MAYVILLE, N.Y. — The man convicted of stabbing Salman Rushdie on a New York lecture stage in 2022, leaving the prizewinning author blind in one eye, is scheduled to be sentenced on Friday.
A jury found Hadi Matar, 27, guilty of attempted murder and assault in February.
Chautauqua County District Attorney Jason Schmidt said he will request the maximum 25 years in prison for the Aug. 12, 2022, attack on Rushdie and seven years for injuring a second man who was on stage with the author. The sentences must run concurrently because both victims were injured in the same event, he said.
Rushdie is not expected to return to court for his assailant's sentencing, the prosecutor said. During the trial, the 77-year-old author was the key witness, describing how he believed he was dying when a masked attacker plunged a knife into his head and body more than a dozen times as he was being introduced at the Chautauqua Institution to speak about writer safety.
Rushdie spent 17 days at a Pennsylvania hospital and more than three weeks at a New York City rehabilitation center. The author of ''Midnight's Children,'' ''The Moor's Last Sigh" and ''Victory City'' detailed his recovery in his 2024 memoir, ''Knife.''
Matar next faces a federal trial on terrorism-related charges. While the first trial focused mostly on the details of the knife attack itself, the next one is expected to delve into the more complicated issue of motive.

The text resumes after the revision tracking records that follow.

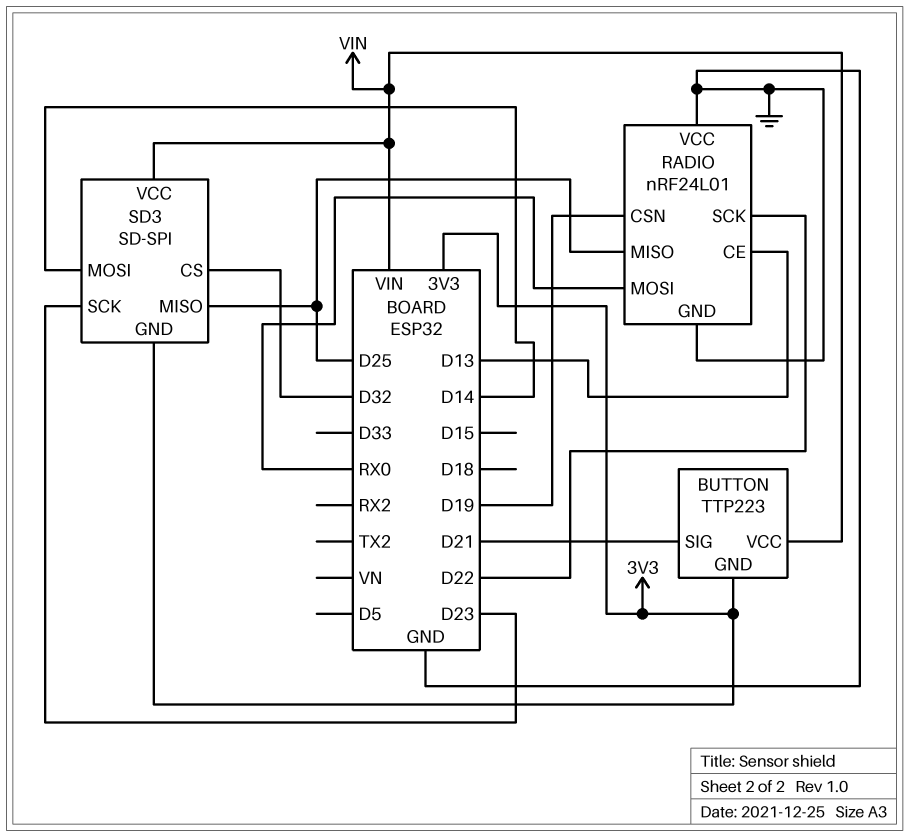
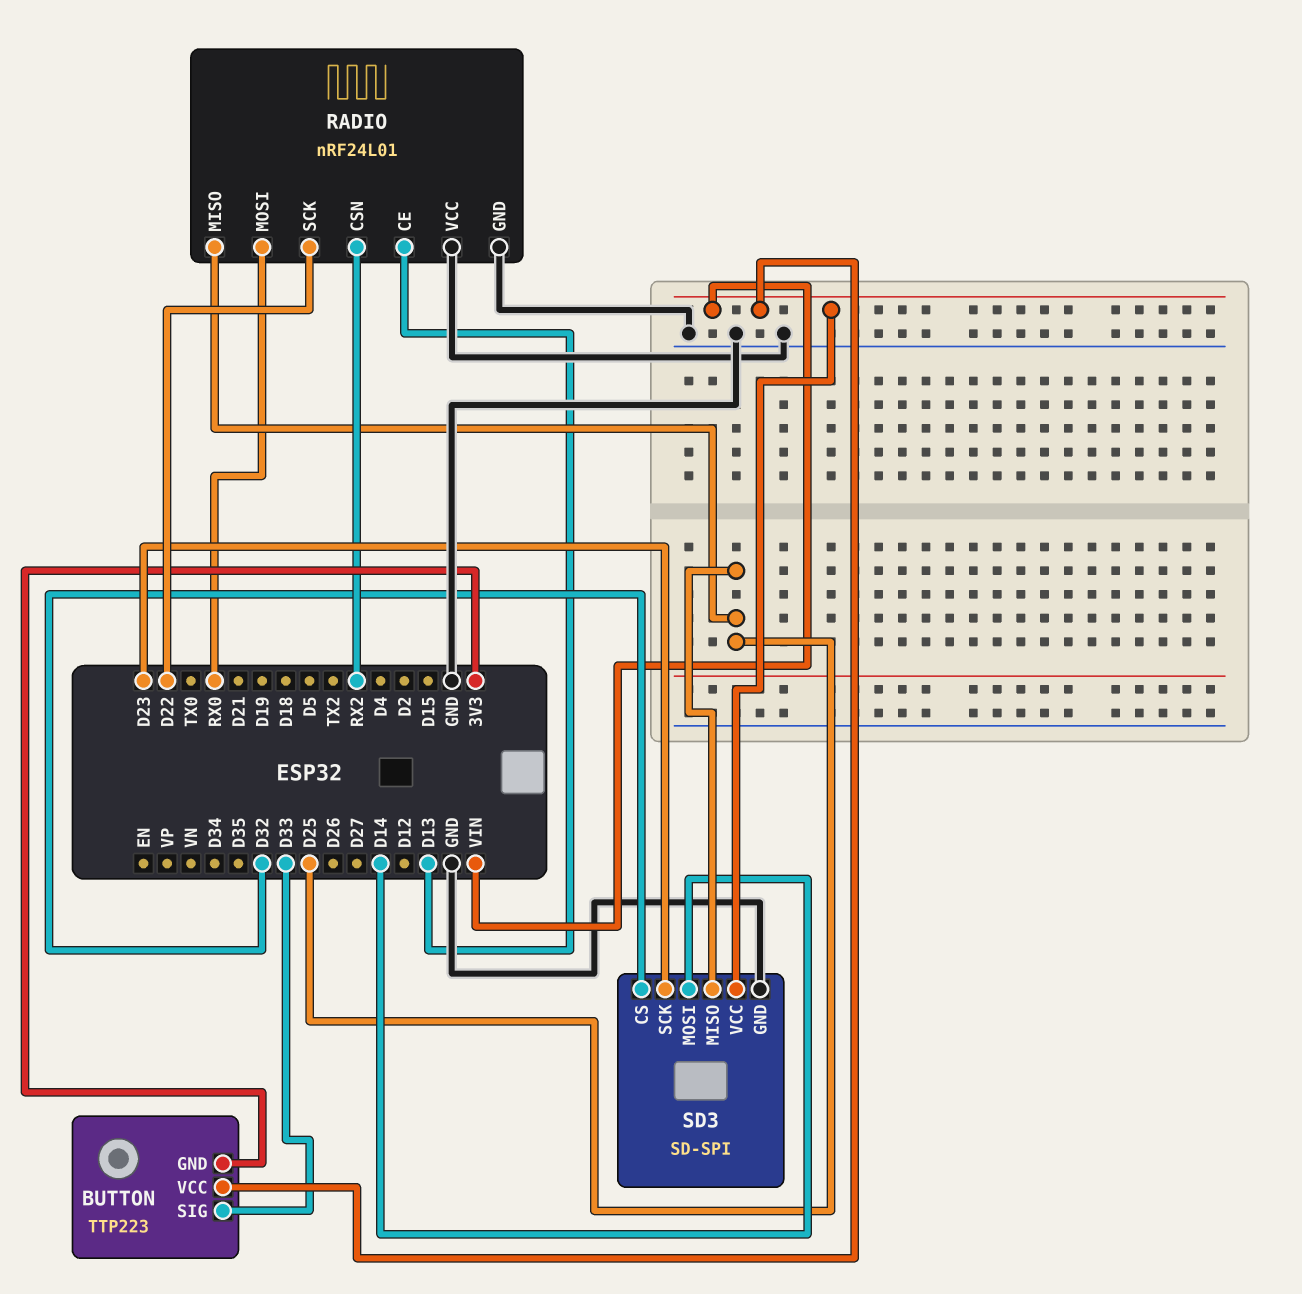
BUTTON pin SIG: D21 -> D33
RADIO pin CSN: D19 -> RX2
SD3 pin GND: 3V3 -> GND

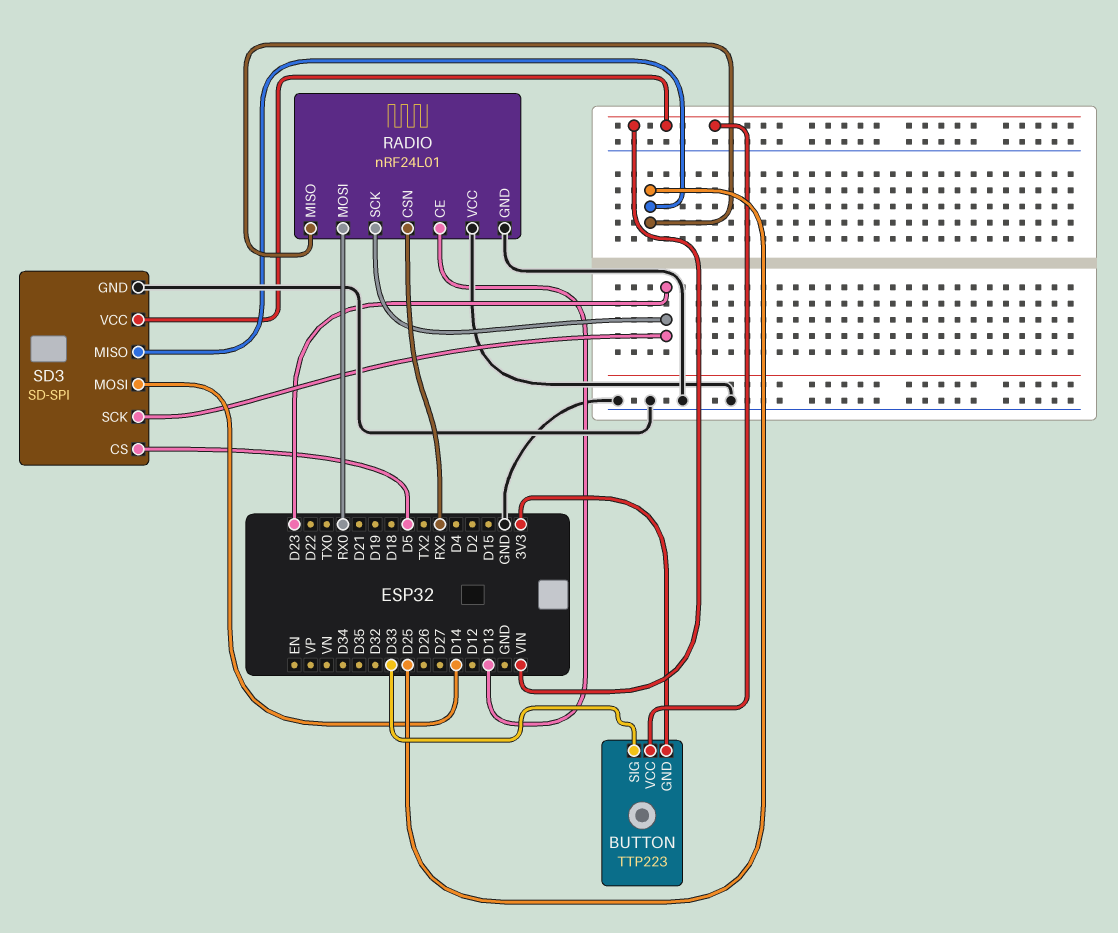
RADIO pin SCK: D22 -> D23
SD3 pin CS: D32 -> D5

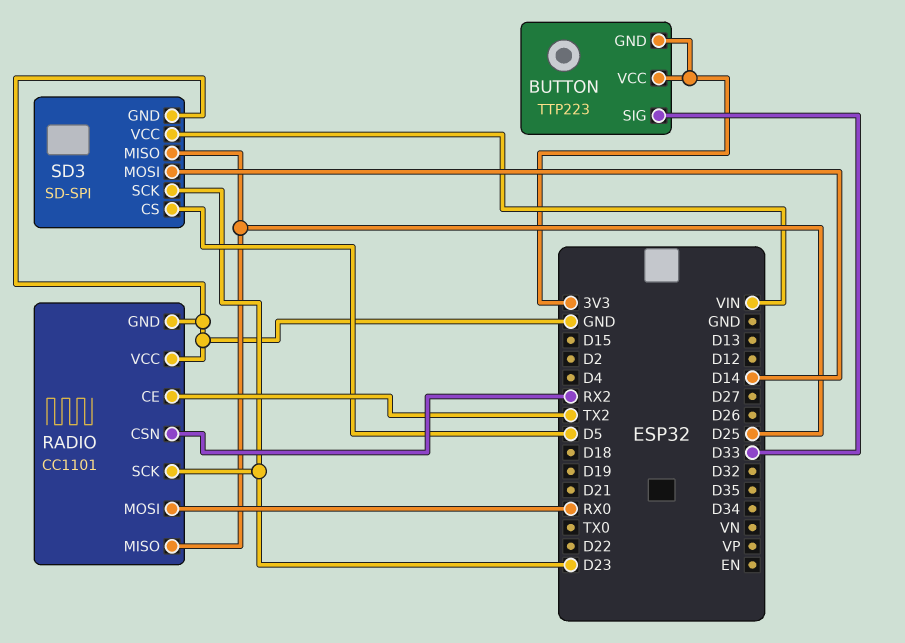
BUTTON pin VCC: VIN -> 3V3
RADIO: nRF24L01 -> CC1101
RADIO pin CE: D13 -> TX2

Authorities said Matar, a U.S. citizen, was attempting to carry out a decades-old fatwa, or edict, calling for Rushdie's death when he traveled from his home in Fairview, New Jersey, to target Rushdie at the summer retreat about 70 miles (112.6 kilometers) southwest of Buffalo.
Matar believed the fatwa, first issued in 1989, was backed by the Lebanon-based militant group Hezbollah and endorsed in a 2006 speech by the group's secretary-general, Hassan Nasrallah, according to federal prosecutors.